DETALHES DA TAREFA: Reproduza sem alterações a parte do texto sobre a entrevista de Satya Nadella que começa em "Segundo Nadella, em" e termina em "e robôs inteligentes.".

TRECHO PARA LEITURA:

------------------------------------------------

Em uma entrevista ao The Sunday Telegraph, o CEO da Microsoft, Satya Nadella, disse que robôs e softwares inteligentes não vão substituir humanos em seus atuais empregos. Segundo ele, mesmo em “um apocalipse de inteligência artificial”, isso não aconteceria.

Segundo Nadella, em vez de nos preocuparmos com essa possibilidade, nós deveríamos estar prestando atenção a algo mais importante, como a ética na criação de softwares e robôs inteligentes.

O que eu acho que seja necessário fazer em 2018 é conversar mais sobre ética, para que as escolhas que fazemos não acabem criando sistemas tendenciosos…

“O que eu acho que seja necessário fazer em 2018 é conversar mais sobre ética, os princípios que podemos usar para os engenheiros e empresas que estão criando IA, para que as escolhas que fazemos não acabem criando sistemas tendenciosos… Essa é a coisa tangível que deveríamos estar fazendo”, disse o CEO da Microsoft à publicação.

------------------------------------------------

DADOS PARA ANÁLISE:

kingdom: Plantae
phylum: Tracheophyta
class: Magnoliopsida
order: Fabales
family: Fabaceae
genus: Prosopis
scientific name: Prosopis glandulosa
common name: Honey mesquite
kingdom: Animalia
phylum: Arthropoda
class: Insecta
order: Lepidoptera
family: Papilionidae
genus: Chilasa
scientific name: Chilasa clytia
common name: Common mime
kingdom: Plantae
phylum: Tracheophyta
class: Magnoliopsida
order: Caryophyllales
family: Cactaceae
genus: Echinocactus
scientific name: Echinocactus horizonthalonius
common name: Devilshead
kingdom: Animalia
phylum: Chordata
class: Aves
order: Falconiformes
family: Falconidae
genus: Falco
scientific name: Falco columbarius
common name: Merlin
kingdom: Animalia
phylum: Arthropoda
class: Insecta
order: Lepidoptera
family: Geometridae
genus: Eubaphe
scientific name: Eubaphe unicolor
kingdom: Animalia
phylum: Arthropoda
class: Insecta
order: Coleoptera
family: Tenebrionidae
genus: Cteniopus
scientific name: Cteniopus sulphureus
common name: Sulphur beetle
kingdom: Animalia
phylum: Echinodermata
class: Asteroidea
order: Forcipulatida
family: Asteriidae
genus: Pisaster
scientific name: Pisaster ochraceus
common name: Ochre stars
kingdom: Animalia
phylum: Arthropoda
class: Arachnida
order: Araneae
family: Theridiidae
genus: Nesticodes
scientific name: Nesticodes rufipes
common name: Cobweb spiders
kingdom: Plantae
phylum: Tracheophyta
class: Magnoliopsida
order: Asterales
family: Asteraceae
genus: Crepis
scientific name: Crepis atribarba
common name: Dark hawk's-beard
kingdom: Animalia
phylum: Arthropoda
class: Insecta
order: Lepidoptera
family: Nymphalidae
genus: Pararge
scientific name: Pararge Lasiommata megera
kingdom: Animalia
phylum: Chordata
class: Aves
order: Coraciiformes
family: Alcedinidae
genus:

------------------------------------------------

SUA RESPOSTA:
Segundo Nadella, em vez de nos preocuparmos com essa possibilidade, nós deveríamos estar prestando atenção a algo mais importante, como a ética na criação de softwares e robôs inteligentes.